By: Joanna Poncavage
Publication: The Morning Call

Recently, the Lehigh County Conservation District honored three Lehigh Valley residents, George and Melanie DeVault of Upper Milford Township and Joseph DiRado, a teacher at Eyer Middle School, for their efforts to carefully manage the environment and preserve natural resources.

For their diligent use of soil and water resources, the DeVaults last month were named Farmers of the Year by the Lehigh County Conservation District. “It’s a great honor for us,” says George DeVault, “but it’s also recognition that there are other ways to farm. Small farms, diversified farms, and people who grow high-value crops and market directly can make a go of it, too.”

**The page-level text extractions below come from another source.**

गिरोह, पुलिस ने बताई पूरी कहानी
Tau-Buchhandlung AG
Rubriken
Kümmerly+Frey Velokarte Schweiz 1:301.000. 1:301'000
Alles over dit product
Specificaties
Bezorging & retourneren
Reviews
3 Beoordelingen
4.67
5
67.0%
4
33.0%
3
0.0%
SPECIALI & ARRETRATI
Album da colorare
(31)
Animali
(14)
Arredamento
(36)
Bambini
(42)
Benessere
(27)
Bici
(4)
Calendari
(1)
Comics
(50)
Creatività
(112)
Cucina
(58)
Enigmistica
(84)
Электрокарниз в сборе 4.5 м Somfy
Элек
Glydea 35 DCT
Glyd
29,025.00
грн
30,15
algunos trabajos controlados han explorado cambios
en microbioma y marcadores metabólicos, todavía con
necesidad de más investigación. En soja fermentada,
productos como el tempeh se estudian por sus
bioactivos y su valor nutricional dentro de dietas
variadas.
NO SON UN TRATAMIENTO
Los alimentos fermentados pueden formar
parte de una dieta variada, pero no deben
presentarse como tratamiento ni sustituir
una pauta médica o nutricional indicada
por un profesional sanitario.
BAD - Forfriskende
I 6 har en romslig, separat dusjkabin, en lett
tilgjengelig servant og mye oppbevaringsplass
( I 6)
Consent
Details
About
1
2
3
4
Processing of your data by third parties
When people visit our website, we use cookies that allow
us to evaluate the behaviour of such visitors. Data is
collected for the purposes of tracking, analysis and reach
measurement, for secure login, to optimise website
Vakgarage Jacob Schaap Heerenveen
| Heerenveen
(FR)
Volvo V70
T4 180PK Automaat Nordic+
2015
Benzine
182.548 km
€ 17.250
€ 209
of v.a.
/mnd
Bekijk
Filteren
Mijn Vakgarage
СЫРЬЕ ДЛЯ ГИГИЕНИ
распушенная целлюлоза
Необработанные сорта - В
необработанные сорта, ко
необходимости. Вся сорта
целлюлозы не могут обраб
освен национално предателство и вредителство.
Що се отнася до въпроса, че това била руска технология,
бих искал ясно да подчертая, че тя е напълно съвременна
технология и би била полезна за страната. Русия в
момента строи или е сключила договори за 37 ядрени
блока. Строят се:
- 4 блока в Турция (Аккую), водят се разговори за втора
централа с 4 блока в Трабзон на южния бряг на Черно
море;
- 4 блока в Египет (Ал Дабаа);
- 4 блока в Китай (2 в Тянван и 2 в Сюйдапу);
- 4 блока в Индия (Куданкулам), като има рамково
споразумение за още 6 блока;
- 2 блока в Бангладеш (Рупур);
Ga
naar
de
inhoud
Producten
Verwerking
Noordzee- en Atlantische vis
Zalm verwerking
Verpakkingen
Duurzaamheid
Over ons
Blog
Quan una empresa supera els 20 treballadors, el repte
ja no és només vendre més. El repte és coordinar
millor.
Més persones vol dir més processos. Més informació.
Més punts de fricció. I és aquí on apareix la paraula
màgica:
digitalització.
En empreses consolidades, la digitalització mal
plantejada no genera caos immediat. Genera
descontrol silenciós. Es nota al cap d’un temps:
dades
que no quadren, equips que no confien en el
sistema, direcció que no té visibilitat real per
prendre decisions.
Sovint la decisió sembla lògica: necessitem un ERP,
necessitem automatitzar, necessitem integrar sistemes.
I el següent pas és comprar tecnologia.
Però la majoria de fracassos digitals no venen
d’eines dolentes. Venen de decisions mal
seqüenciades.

About seven miles upstream from the water filtration plant along Martin Luther King Boulevard in Allentown, where the city draws about one-third of its water from the Little Lehigh Creek, is the farm of George and Melanie DeVault.

Their 20 acres and five greenhouses are certified organic. With son Don and daughter Ruth, they raise many kinds of vegetables, blueberries and unique cut flowers that they sell at farmers markets and to customers who come to the farm. It’s a long way and 30 years from the DeVaults’ first garden in Columbus, Ohio, where the newlyweds dug up a strip of lawn in their city back yard to plant corn, tomatoes and anything that would fit.

Today, the DeVaults buy organic compost by the ton to keep the soil on their perpetually preserved, multi-generational, and incorporated farm rich and productive. In winter, fields are tucked under a blanket of oats and hairy vetch, a cover that eliminates soil erosion, smothers weeds and builds soil by adding organic matter and natural fertilizer.

To keep rain water from washing soil down hill and into their neighbors’ back yards the way it used to do, they don’t plow up or plant crops in the natural drainage ways. They installed underground drainage tiles under the fields to draw water from the surface. They allow buffer strips to grow naturally as habitat for wildlife.

“We try to make it better than when we found it,” says George DeVault, who is editor of Rodale’s Russian-language farm magazine, a board member of the Pennsylvania Association of Sustainable Agriculture and a former member of the Lehigh County Agricultural Land Preservation Advisory Board.

Melanie DeVault, a former Morning Call reporter, is a member of the Association of Specialty Cut Flower Growers. She’s also a past president of the Lehigh County Extension Advisory Board, which works with Penn State Cooperative Extension on the local level.

When a large dog kennel project was proposed for the land above their property, they hired an engineer, attorney and consultant and rallied dozens of neighbors to argue that it would adversely affect acres of wetlands that drain into Leibert Creek, designated by the state to be a high-quality, cold-water fishery with a naturally reproducing brown trout population, and subsequently into the Little Lehigh.

At the same time, Upper Milford Township was seeking to protect the creek with a $5 million sewer project. “It just didn’t make sense to put such a major potential source of pollution at the very headwaters of the creek we’re trying to protect at such great expense,” says George DeVault. The kennel developers dropped their plans.